■ **YOUR OBJECTIVE**
The listing that follows should be copied in full and exactly, with no pictures.

■ **SUPPLIED INFORMATION**
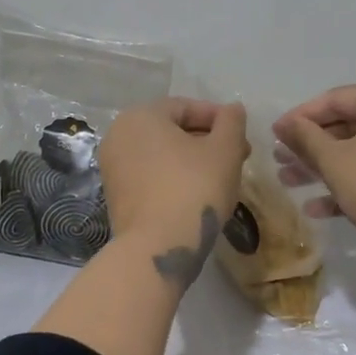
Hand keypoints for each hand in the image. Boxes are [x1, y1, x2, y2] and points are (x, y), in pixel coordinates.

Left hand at [99, 98, 248, 282]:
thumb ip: (232, 122)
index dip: (219, 119)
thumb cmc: (194, 188)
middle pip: (172, 130)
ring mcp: (113, 167)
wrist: (158, 247)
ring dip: (193, 161)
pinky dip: (174, 178)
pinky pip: (151, 176)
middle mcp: (119, 135)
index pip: (186, 107)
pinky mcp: (116, 196)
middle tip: (238, 158)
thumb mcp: (224, 150)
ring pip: (162, 155)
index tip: (243, 138)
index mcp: (141, 116)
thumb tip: (233, 109)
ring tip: (222, 177)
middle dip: (207, 141)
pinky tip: (197, 195)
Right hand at [273, 85, 355, 274]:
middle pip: (348, 124)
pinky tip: (318, 208)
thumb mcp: (333, 160)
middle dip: (310, 146)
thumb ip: (304, 137)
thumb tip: (283, 123)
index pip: (334, 99)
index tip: (274, 136)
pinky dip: (350, 182)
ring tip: (290, 183)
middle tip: (280, 162)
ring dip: (324, 166)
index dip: (300, 117)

■ **SOLUTION**
Hand keypoints for each hand in the image. Boxes are [x1, y1, x2, y2] and points are (x, y), in pixel coordinates.

Left hand at [99, 98, 248, 282]:
thumb ip: (232, 122)
index dip: (219, 119)
thumb cmc: (194, 188)
middle pip: (172, 130)
ring mcp: (113, 167)
wrist: (158, 247)
ring dip: (193, 161)
pinky dip: (174, 178)
pinky pip: (151, 176)
middle mcp: (119, 135)
index pip: (186, 107)
pinky mcp: (116, 196)
middle tip: (238, 158)
thumb mcp: (224, 150)
ring pip: (162, 155)
index tip: (243, 138)
index mcp: (141, 116)
thumb tip: (233, 109)
ring tip: (222, 177)
middle dip: (207, 141)
pinky tip: (197, 195)
Right hand at [273, 85, 355, 274]:
middle pip: (348, 124)
pinky tip: (318, 208)
thumb mcp: (333, 160)
middle dip: (310, 146)
thumb ip: (304, 137)
thumb tip: (283, 123)
index pip: (334, 99)
index tip: (274, 136)
pinky dip: (350, 182)
ring tip: (290, 183)
middle tip: (280, 162)
ring dip: (324, 166)
index dip: (300, 117)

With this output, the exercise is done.